▶ **Text**

On Mon, Aug 21, 2023 at 08:32:39AM +0900, Michael Paquier wrote:
> I am not sure that I'll be able to do more on this topic this week, at
> least that's some progress.
Some time later..
I have spent more time and thoughts on the whole test suite, finishing
with the attached 0003 that applies on top of your own patches. I am
really looking forward to making this whole logic more robust, so as
WAL replay can be made itself more robust for the OOM/end-of-wal
detection on HEAD for standbys and crash recovery.
While looking at the whole, I have considered a few things that may
make the test cleaner, like:
- Calculating the segment name and its offset from the end_lsn of a
record directly from the backend, but it felt inelegant to pass
through more subroutine layers the couple ($segment, offset) rather
than just a LSN, so guessing the segment number and the offset while
the cluster is offline if OK by me.
- The TLI can be queried from the server rather than hardcoded.

▶ **Material shown**
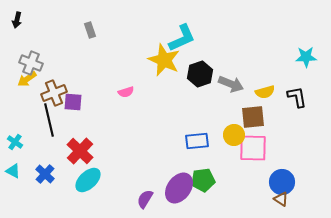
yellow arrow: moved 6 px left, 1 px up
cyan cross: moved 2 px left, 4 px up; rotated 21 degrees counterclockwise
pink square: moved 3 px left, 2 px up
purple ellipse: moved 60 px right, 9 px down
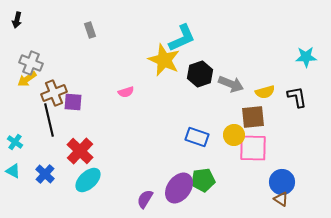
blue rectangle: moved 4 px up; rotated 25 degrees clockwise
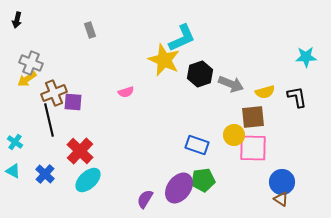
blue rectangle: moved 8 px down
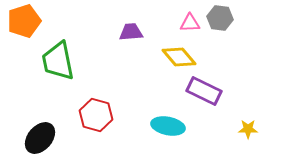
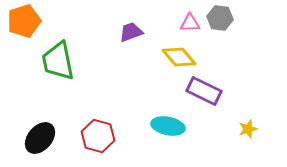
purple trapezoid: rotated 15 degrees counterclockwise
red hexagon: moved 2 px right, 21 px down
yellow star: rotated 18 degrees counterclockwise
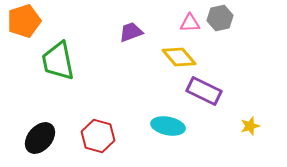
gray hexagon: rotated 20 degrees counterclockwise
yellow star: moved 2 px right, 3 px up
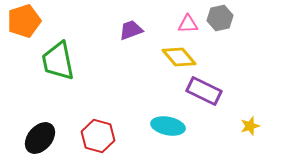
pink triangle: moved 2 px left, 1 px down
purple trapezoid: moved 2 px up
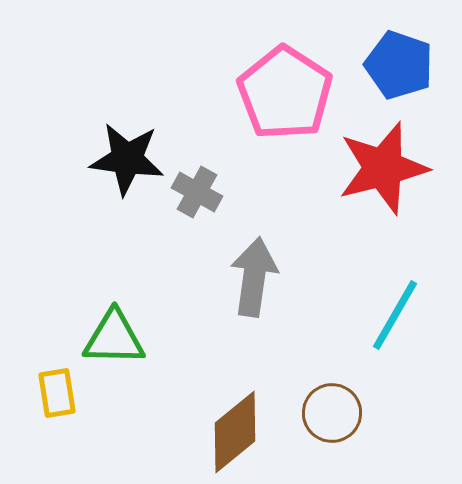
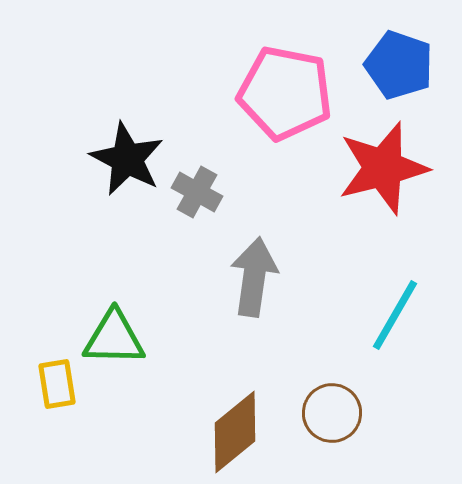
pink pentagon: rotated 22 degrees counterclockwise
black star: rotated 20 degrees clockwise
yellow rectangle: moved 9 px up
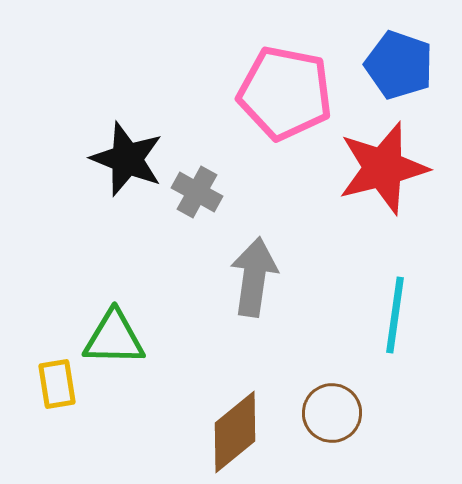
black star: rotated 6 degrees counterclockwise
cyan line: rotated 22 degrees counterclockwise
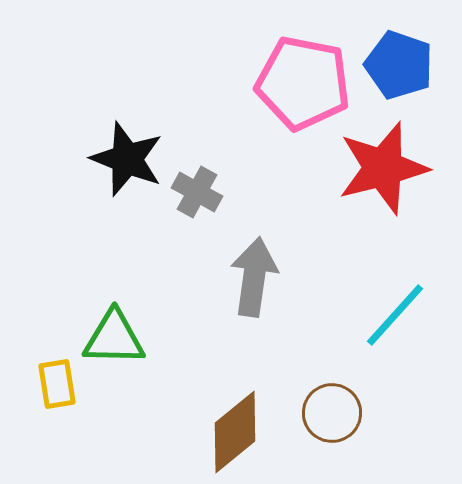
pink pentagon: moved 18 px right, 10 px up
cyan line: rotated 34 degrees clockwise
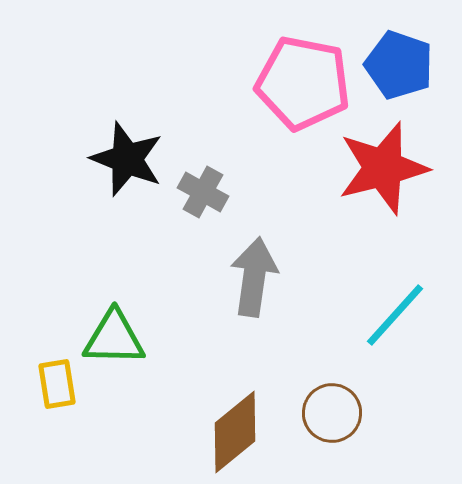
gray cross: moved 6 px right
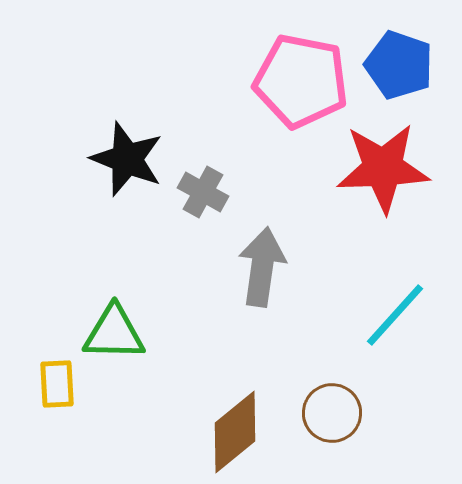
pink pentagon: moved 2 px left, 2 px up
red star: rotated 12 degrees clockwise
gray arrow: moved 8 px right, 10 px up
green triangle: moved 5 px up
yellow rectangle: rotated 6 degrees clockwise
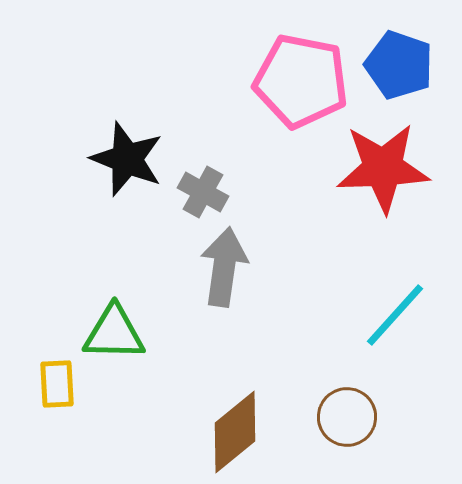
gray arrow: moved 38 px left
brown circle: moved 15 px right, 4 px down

▶ **Task details**
Please reproduce the message about the test suite, starting at the words "I have spent" and ending after "and crash recovery.", and swap each "robust" for "reliable".

▶ **Response for this exercise**
I have spent more time and thoughts on the whole test suite, finishing
with the attached 0003 that applies on top of your own patches. I am
really looking forward to making this whole logic more reliable, so as
WAL replay can be made itself more reliable for the OOM/end-of-wal
detection on HEAD for standbys and crash recovery.